Ubuzima was luckier than Bibisi who is still missing despite intensive efforts by Dr Mudakikwa and the Rwandan Police to find her. She is thought to have been taken to the town of Goma, just over the border in the Congo.

 

 

Goma is the true heart of darkness: a place where people come from all over Africa to trade weapons, diamonds and valuable minerals like coltan - and increasingly - baby gorillas.

'There are rumours that a group of middle-eastern businessmen wanted to buy a baby gorilla,' says Dr Mudakikwa.

'We know that a man from the Middle East was in the town a few days before Bibisi's abduction. He left shortly after. We have also heard that a German who operates out of Nairobi may have acted as an intermediary. Again we have no hard evidence but the two seem connected in some way.'Several witnesses saw a group of men loading a packing case on to the back of a white pick-up truck. One of the witnesses said he heard the cries of an animal and the truck was then seen leaving Goma at high speed in the direction of Uganda, 100 miles to the south.

At the border there was another sighting of Bibisi's abductors. One of the men was seen with a syringe and a long needle. He apparently climbed onto the back of the pick-up truck, pulled back a tarpaulin and injected an animal. Whether it was Bibisi or not nobody knows.Smuggling a baby gorilla over the border to Uganda would not have been a problem. The border guards have not been paid for three years and a few dollars will ease any passage across the border.
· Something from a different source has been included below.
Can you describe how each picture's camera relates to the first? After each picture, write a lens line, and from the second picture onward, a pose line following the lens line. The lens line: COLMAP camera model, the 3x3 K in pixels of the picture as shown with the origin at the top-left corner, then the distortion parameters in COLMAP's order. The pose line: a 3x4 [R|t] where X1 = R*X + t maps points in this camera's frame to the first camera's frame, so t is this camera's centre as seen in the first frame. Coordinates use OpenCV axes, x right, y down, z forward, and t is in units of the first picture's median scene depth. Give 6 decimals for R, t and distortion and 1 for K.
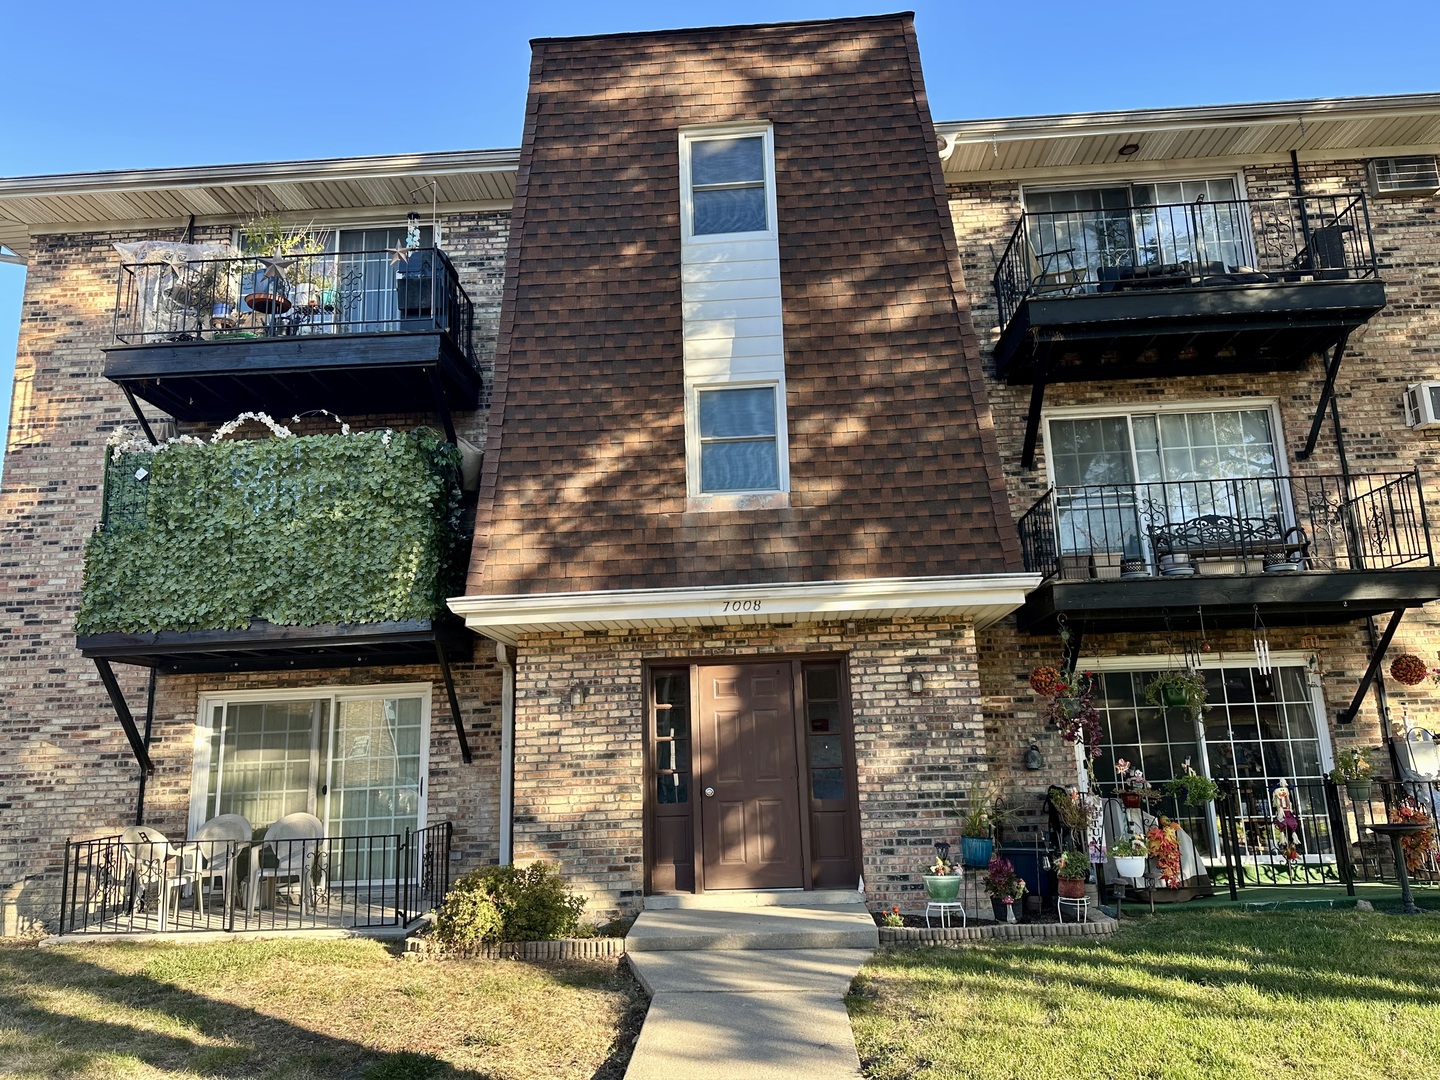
lens RADIAL K [[979.5, 0, 718.4], [0, 979.5, 541.7], [0, 0, 1]] dist [0.098072, -0.099831]
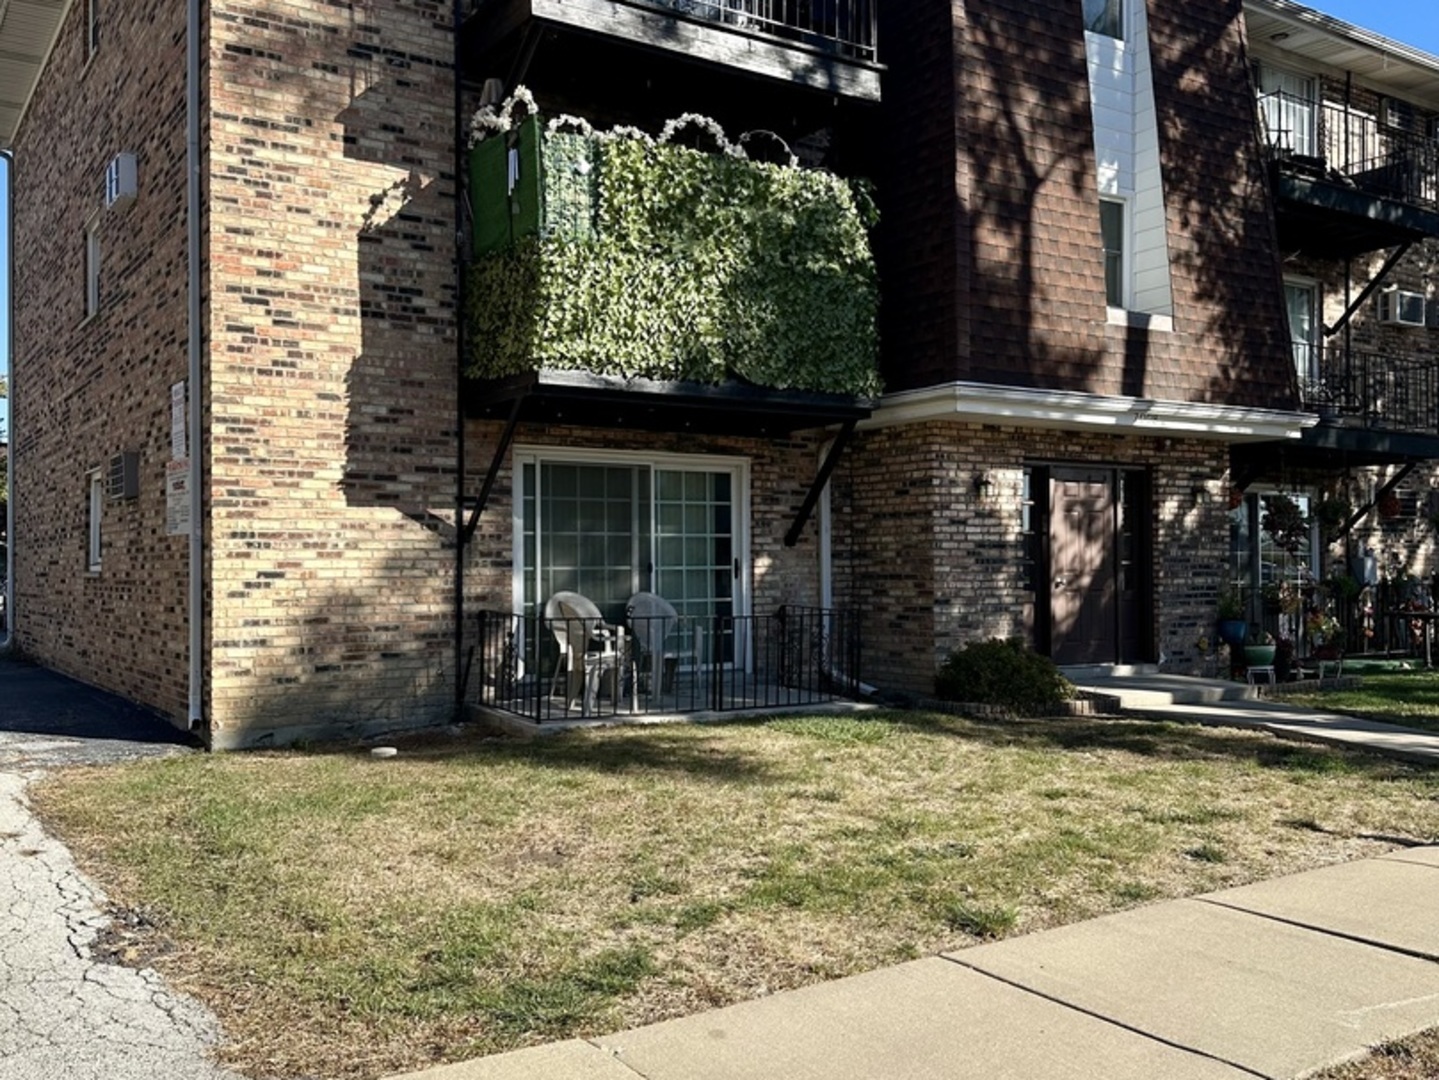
lens RADIAL K [[1318.1, 0, 734.8], [0, 1318.1, 541.2], [0, 0, 1]] dist [0.234398, -0.557930]
pose [[0.801344, 0.042528, 0.596691, -1.019726], [-0.154473, 0.978351, 0.137724, 0.052949], [-0.577916, -0.202537, 0.790565, 0.039237]]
From Uganda it is likely that Bibisi would have been flown to the Middle East by private plane from a small airfield in the jungle. And if she survived the trip, the little gorilla, torn from her family and the wild and beautiful environment she was born into, is now most likely the prime exhibit in a private collection of the world's rarest and most endangered species.

"We can save the last gorillas," says Dr Mudakikwa. "But the local people have to see some benefit from them through tourism and other industries. If they don't, then they will continue to be tempted by the vast amounts of money foreign collectors are willing to pay for gorillas - both dead and alive. Their future is in the hands of the rich world."